# Maurice Taylor!!



## BigC (Sep 28, 2004)

It looks like once he gets use to this team, he is going to be a good player. I know many of you don't think he can play but I think Isiah made a good move by picking up Taylor.


----------



## alphadog (Jan 2, 2004)

*Blah...*

He's a good OFFENSIVE player. He doesn't board or play defense and is a guy that hates to give the ball up once he gets it. We need back backboard assaulters, not more soft big guys.


----------



## RHJENYK (Jan 5, 2005)

GO KNICKS :banana:


----------



## Weasel (Oct 18, 2003)

INSIDE ADDITION 



> Following the Feb. 24 trade that brought Maurice Taylor to the Knicks, Herb Williams placed a call to Rockets assistant Patrick Ewing. Williams wanted to find out why Rockets coach Jeff Van Gundy banished Taylor to the injured list for more than a month, but never got an answer.

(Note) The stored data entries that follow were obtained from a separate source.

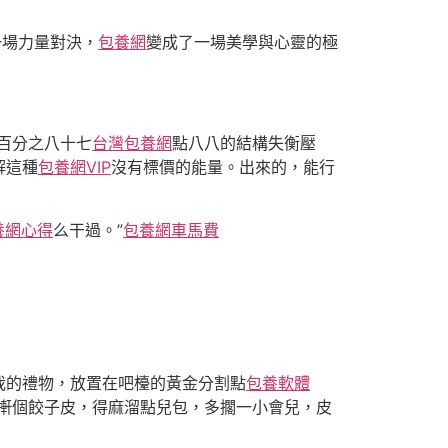
一場力量對決，
包養網
變成了一場美學與心靈的極
百分之八十七
台灣包養網
點八八的結構失衡壓
解這種
包養網VIP
沒有標價的能量。出來的，能行
養網心得
么干過。”
包養網車馬費
我的禮物，放置在吧檯的黃金分割點
包養軟體
。搟個餃子皮，得麻溜點兒包，多擱一小會兒，皮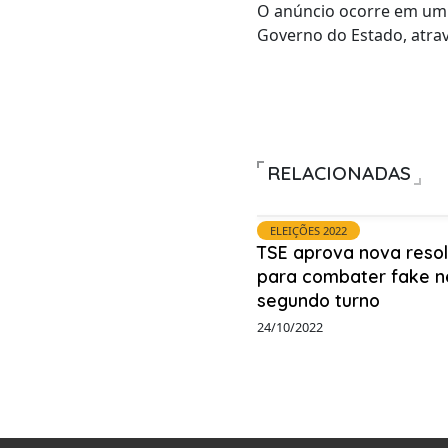
O anúncio ocorre em um
Governo do Estado, atravé
RELACIONADAS
ELEIÇÕES 2022
TSE aprova nova reso
para combater fake n
segundo turno
24/10/2022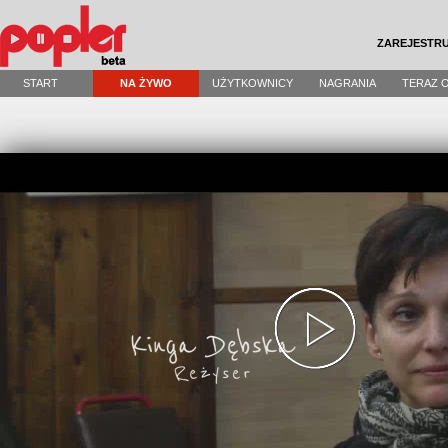
ZAREJESTRU
START
NA ŻYWO
UŻYTKOWNICY
NAGRANIA
TERAZ 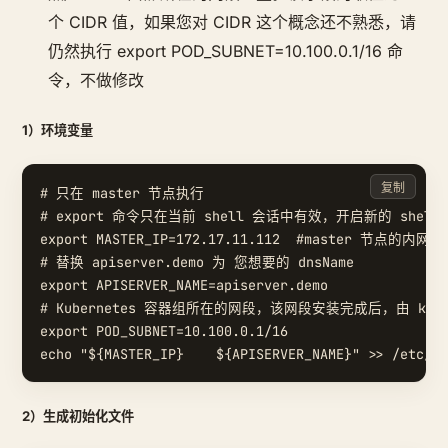
个 CIDR 值，如果您对 CIDR 这个概念还不熟悉，请
仍然执行 export POD_SUBNET=10.100.0.1/16 命
令，不做修改
1）环境变量
复制
# 只在 master 节点执行

# export 命令只在当前 shell 会话中有效，开启新的 she
export MASTER_IP=172.17.11.112  #master 节点的内网IP

# 替换 apiserver.demo 为 您想要的 dnsName

export APISERVER_NAME=apiserver.demo

# Kubernetes 容器组所在的网段，该网段安装完成后，由 ku
export POD_SUBNET=10.100.0.1/16

2）生成初始化文件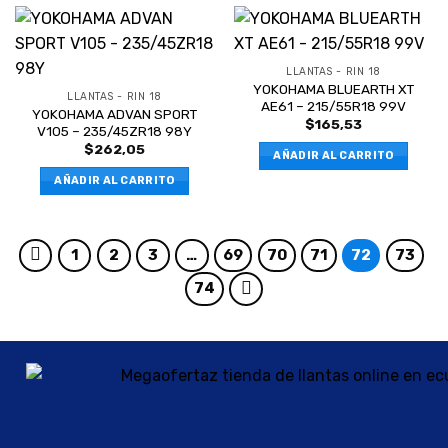
LLANTAS - RIN 18
YOKOHAMA BLUEARTH XT
LLANTAS - RIN 18
AE61 – 215/55R18 99V
YOKOHAMA ADVAN SPORT
$
165,53
V105 – 235/45ZR18 98Y
$
262,05
AÑADIR AL CARRITO
AÑADIR AL CARRITO
1
2
3
…
69
70
71
72
73
74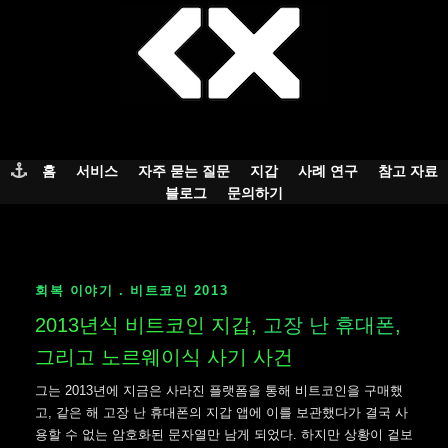
Skip
to
content
홈
서비스
자주 묻는 질문
지갑
사례 연구
참고 자료
블로그
문의하기
회복 이야기 . 비트코인 2013
2013년식 비트코인 지갑,
고장 난 휴대폰
,
그리고 노르웨이식 사기 사건
그는 2013년에 지금은 사라진 플랫폼을 통해 비트코인을 구매했
고, 같은 해 고장 난 휴대폰의 지갑 앱에 이를 보관했다가 결국 사
용할 수 없는 암호화된 문자열만 남게 되었다. 하지만 상황이 겉보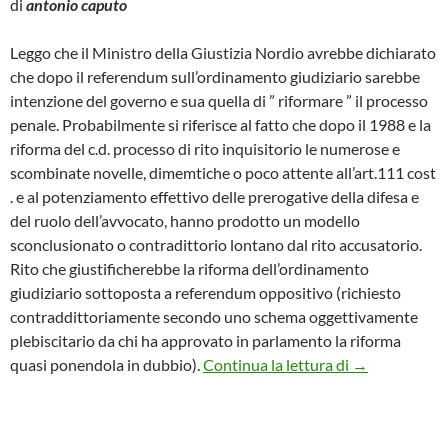
di
antonio caputo
Leggo che il Ministro della Giustizia Nordio avrebbe dichiarato
che dopo il referendum sull’ordinamento giudiziario sarebbe
intenzione del governo e sua quella di ” riformare ” il processo
penale. Probabilmente si riferisce al fatto che dopo il 1988 e la
riforma del c.d. processo di rito inquisitorio le numerose e
scombinate novelle, dimemtiche o poco attente all’art.111 cost
. e al potenziamento effettivo delle prerogative della difesa e
del ruolo dell’avvocato, hanno prodotto un modello
sconclusionato o contradittorio lontano dal rito accusatorio.
Rito che giustificherebbe la riforma dell’ordinamento
giudiziario sottoposta a referendum oppositivo (richiesto
contraddittoriamente secondo uno schema oggettivamente
plebiscitario da chi ha approvato in parlamento la riforma
Ministro Nord
quasi ponendola in dubbio).
Continua la lettura di
→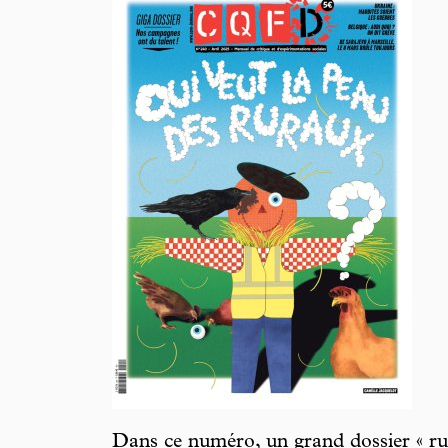
Dans ce numéro, un grand dossier « rur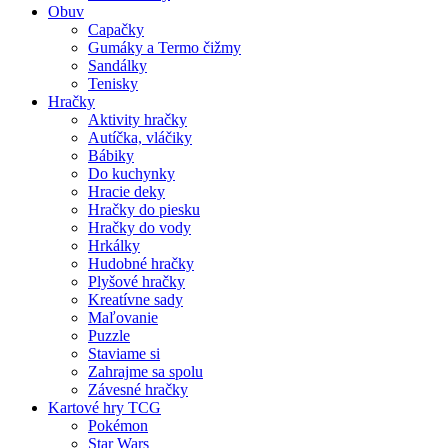
Obuv
Capačky
Gumáky a Termo čižmy
Sandálky
Tenisky
Hračky
Aktivity hračky
Autíčka, vláčiky
Bábiky
Do kuchynky
Hracie deky
Hračky do piesku
Hračky do vody
Hrkálky
Hudobné hračky
Plyšové hračky
Kreatívne sady
Maľovanie
Puzzle
Staviame si
Zahrajme sa spolu
Závesné hračky
Kartové hry TCG
Pokémon
Star Wars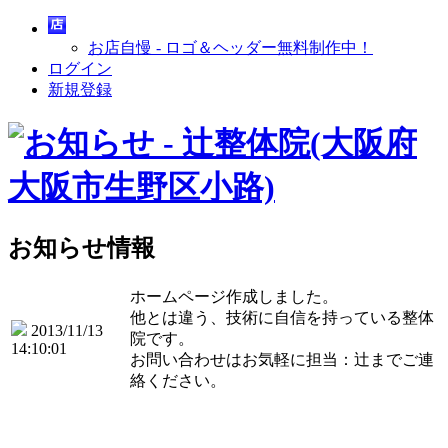
お店自慢 - ロゴ＆ヘッダー無料制作中！
ログイン
新規登録
お知らせ情報
ホームページ作成しました。
他とは違う、技術に自信を持っている整体
2013/11/13
院です。
14:10:01
お問い合わせはお気軽に担当：辻までご連
絡ください。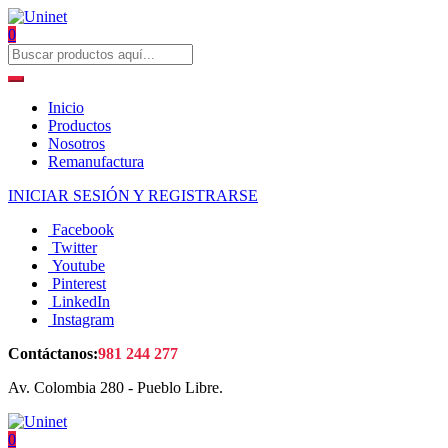
0
Inicio
Productos
Nosotros
Remanufactura
INICIAR SESIÓN Y REGISTRARSE
Facebook
Twitter
Youtube
Pinterest
LinkedIn
Instagram
Contáctanos:
981 244 277
Av. Colombia 280 - Pueblo Libre.
0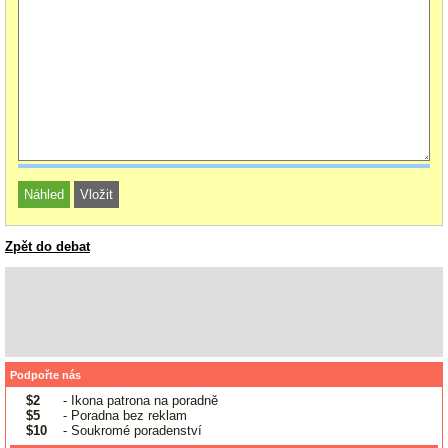
Zpět do debat
Podpořte nás
$2
- Ikona patrona na poradně
$5
- Poradna bez reklam
$10
- Soukromé poradenství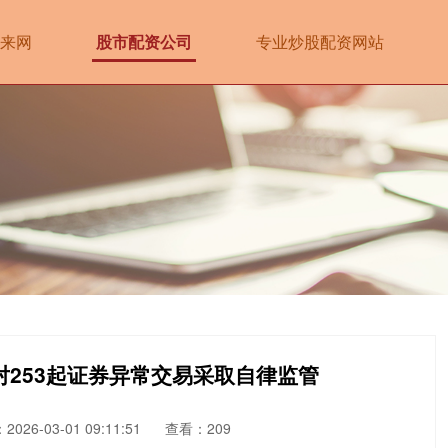
来网
股市配资公司
专业炒股配资网站
对253起证券异常交易采取自律监管
026-03-01 09:11:51
查看：209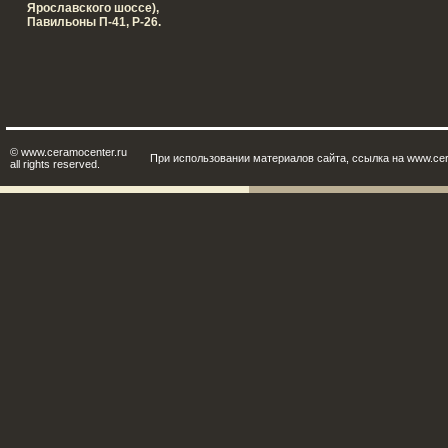
Ярославского шоссе),
Павильоны П-41, Р-26.
© www.ceramocenter.ru
При использовании материалов сайта, ссылка на www.cer
all rights reserved.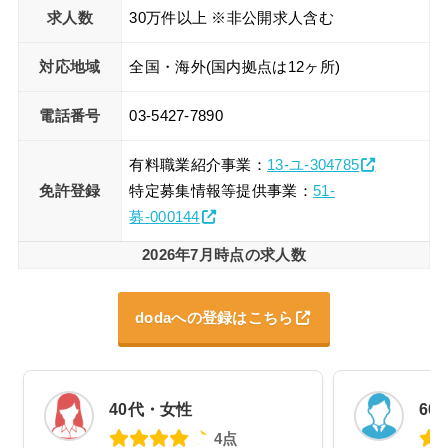
求人数
30万件以上 ※非公開求人含む
対応地域
全国・海外(国内拠点は12ヶ所)
電話番号
03-5427-7890
有料職業紹介事業：
13-ユ-304785
免許登録
特定募集情報等提供事業：
51-
募-000144
2026年7月時点の求人数
dodaへの登録はこちら
40代・女性
60
4点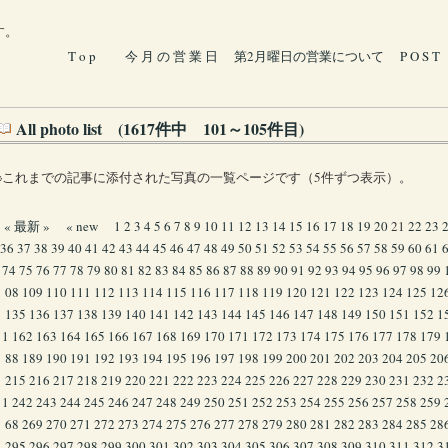
す。
T o p
今 月 の 営 業 日
第2月曜日の営業について
P O S T
All photo list (1617件中 101～105件目)
※これまでの記事に添付された写真の一覧ページです（5件ずつ表示）。
« 最新 »
« new
1
2
3
4
5
6
7
8
9
10
11
12
13
14
15
16
17
18
19
20
21
22
23
36
37
38
39
40
41
42
43
44
45
46
47
48
49
50
51
52
53
54
55
56
57
58
59
60
61
74
75
76
77
78
79
80
81
82
83
84
85
86
87
88
89
90
91
92
93
94
95
96
97
98
99
08
109
110
111
112
113
114
115
116
117
118
119
120
121
122
123
124
125
12
135
136
137
138
139
140
141
142
143
144
145
146
147
148
149
150
151
152
1
1
162
163
164
165
166
167
168
169
170
171
172
173
174
175
176
177
178
179
88
189
190
191
192
193
194
195
196
197
198
199
200
201
202
203
204
205
20
215
216
217
218
219
220
221
222
223
224
225
226
227
228
229
230
231
232
2
1
242
243
244
245
246
247
248
249
250
251
252
253
254
255
256
257
258
259
68
269
270
271
272
273
274
275
276
277
278
279
280
281
282
283
284
285
28
295
296
297
298
299
300
301
302
303
304
305
306
307
308
309
310
311
312
3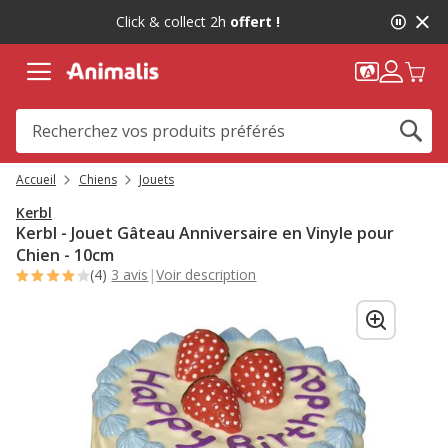
2
Click & collect 2h
offert !
de
2,
message,
Accueil
Chiens
Jouets
Kerbl
Kerbl - Jouet Gâteau Anniversaire en Vinyle pour
Chien - 10cm
(4)
3 avis
|
Voir description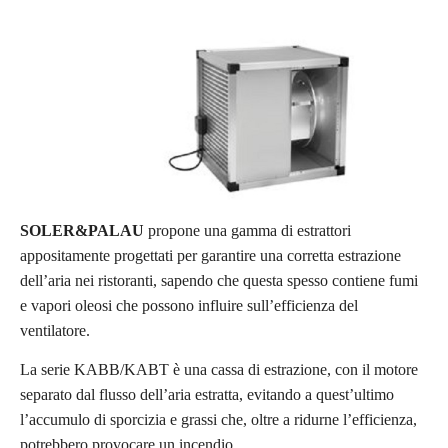
SOLER&PALAU
propone una gamma di estrattori
appositamente progettati per garantire una corretta estrazione
dell’aria nei ristoranti, sapendo che questa spesso contiene fumi
e vapori oleosi che possono influire sull’efficienza del
ventilatore.
La serie KABB/KABT è una cassa di estrazione, con il motore
separato dal flusso dell’aria estratta, evitando a quest’ultimo
l’accumulo di sporcizia e grassi che, oltre a ridurne l’efficienza,
potrebbero provocare un incendio.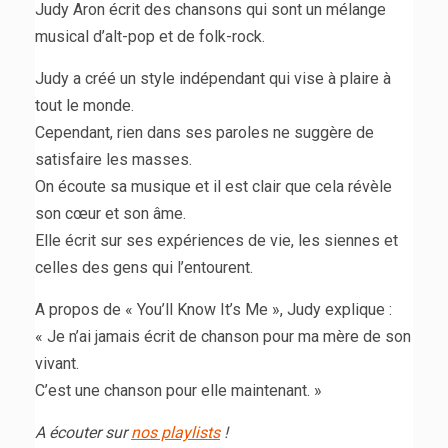
Judy Aron écrit des chansons qui sont un mélange
musical d’alt-pop et de folk-rock.
Judy a créé un style indépendant qui vise à plaire à
tout le monde.
Cependant, rien dans ses paroles ne suggère de
satisfaire les masses.
On écoute sa musique et il est clair que cela révèle
son cœur et son âme.
Elle écrit sur ses expériences de vie, les siennes et
celles des gens qui l’entourent.
A propos de « You’ll Know It’s Me », Judy explique :
« Je n’ai jamais écrit de chanson pour ma mère de son
vivant.
C’est une chanson pour elle maintenant. »
A écouter sur
nos playlists
!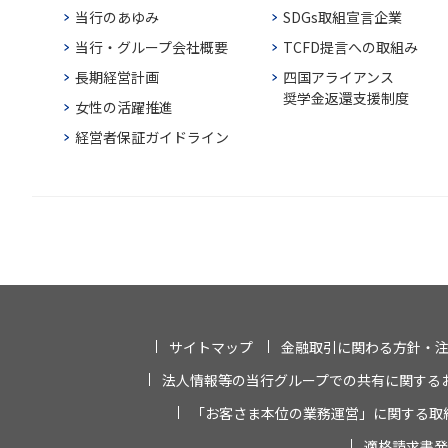
当行のあゆみ
SDGs取組宣言企業
当行・グループ会社概要
TCFD提言への取組み
長期経営計画
四国アライアンス
奨学金返還支援制度
女性の活躍推進
経営者保証ガイドライン
サイトマップ
金融取引に関わる方針・
法人情報等の当行グループでの共有に関する
「お客さま本位の業務運営」に関する取
適格請求書発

> "Me and Jeff never had any blowups or cursing matches," Taylor said. "But I think if you know Jeff, he's a creature of habit. When I went out with the flu, they had won five, six in a row. It was the team he chose to go with.


Taylor made for NY 



> But one team's trash is another team's treasure. The Rockets got Taylor's contract off their books and the Knicks got rid of their least productive players for the low-post scorer they desperately needed. Maybe Taylor's defense and conditioning weren't up to Van Gundy's standards. But there's no question about his scoring ability, and if he learned anything about defense from the Knicks' former coach, it's all good.





> Coach Herb Williams hasn't tried to conceal his delight about adding Taylor's shooting. "The one thing I remember is we could not stop him when he played in Houston," Williams said. "From the outside and the inside, we couldn't stop him. For whatever reason, Jeff wasn't playing him. I don't know, maybe it was defense or a lack of doing something else. I always knew the guy could score."


----------